Sweden's new right-wing govt slashes development aid

Prime Minister Ulf Kristersson’s government said it planned to reduce the country’s international aid by 7.3 billion kronor ($673 million) in 2023, and by another 2.2 billion kronor in 2024.

That is around a 15-percent reduction from what had been planned by the previous left-wing government and means Sweden will abandon its foreign aid target of 1 percent of gross national income.

International aid for refugees will be capped at a maximum of eight percent of its aid, and will also be reduced.

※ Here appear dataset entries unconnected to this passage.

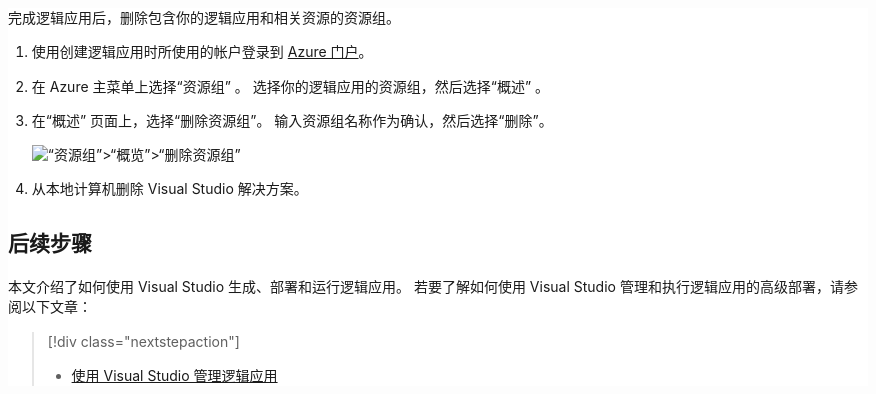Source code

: 完成逻辑应用后，删除包含你的逻辑应用和相关资源的资源组。

1. 使用创建逻辑应用时所使用的帐户登录到 [Azure 门户](https://portal.azure.cn)。

1. 在 Azure 主菜单上选择“资源组”  。
选择你的逻辑应用的资源组，然后选择“概述”  。

1. 在“概述”  页面上，选择“删除资源组”。  输入资源组名称作为确认，然后选择“删除”。 

   ![“资源组”>“概览”>“删除资源组”](./media/quickstart-create-logic-apps-with-visual-studio/delete-resource-group.png)

1. 从本地计算机删除 Visual Studio 解决方案。

## <a name="next-steps"></a>后续步骤

本文介绍了如何使用 Visual Studio 生成、部署和运行逻辑应用。 若要了解如何使用 Visual Studio 管理和执行逻辑应用的高级部署，请参阅以下文章：

> [!div class="nextstepaction"]
> * [使用 Visual Studio 管理逻辑应用](../logic-apps/manage-logic-apps-with-visual-studio.md)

According to the specialised site Donor Tracker, Sweden was the world’s eighth-biggest international aid donor in terms of absolute value last year, and the third-biggest in proportion to the size of its economy, donating 0.92 percent of its gross national income, behind Luxembourg and Norway.

The new government, which is backed for the first time by the anti-immigration Sweden Democrats, had announced in its government programme last month that it would be cutting foreign aid.

Since 1975, Stockholm has gone further than the UN’s recommendation of donating at least 0.7 percent of its wealth to development aid.

Despite its growth forecast being revised downwards — the economy is expected to shrink by 0.4 percent next year and grow by 2 percent in 2024 — the 2023 budget forecasts a surplus of 0.7 percent of gross domestic product.

It calls for an additional 40 billion kronor in spending, with rising envelopes for crime fighting and the building of new nuclear reactors, as well as a reduction in taxes on petrol and an increase in the defence budget.

The new government is a minority coalition made up of Kristersson’s conservative Moderates, the Christian Democrats and the Liberal party, backed in parliament by their key ally the Sweden Democrats to give them a majority.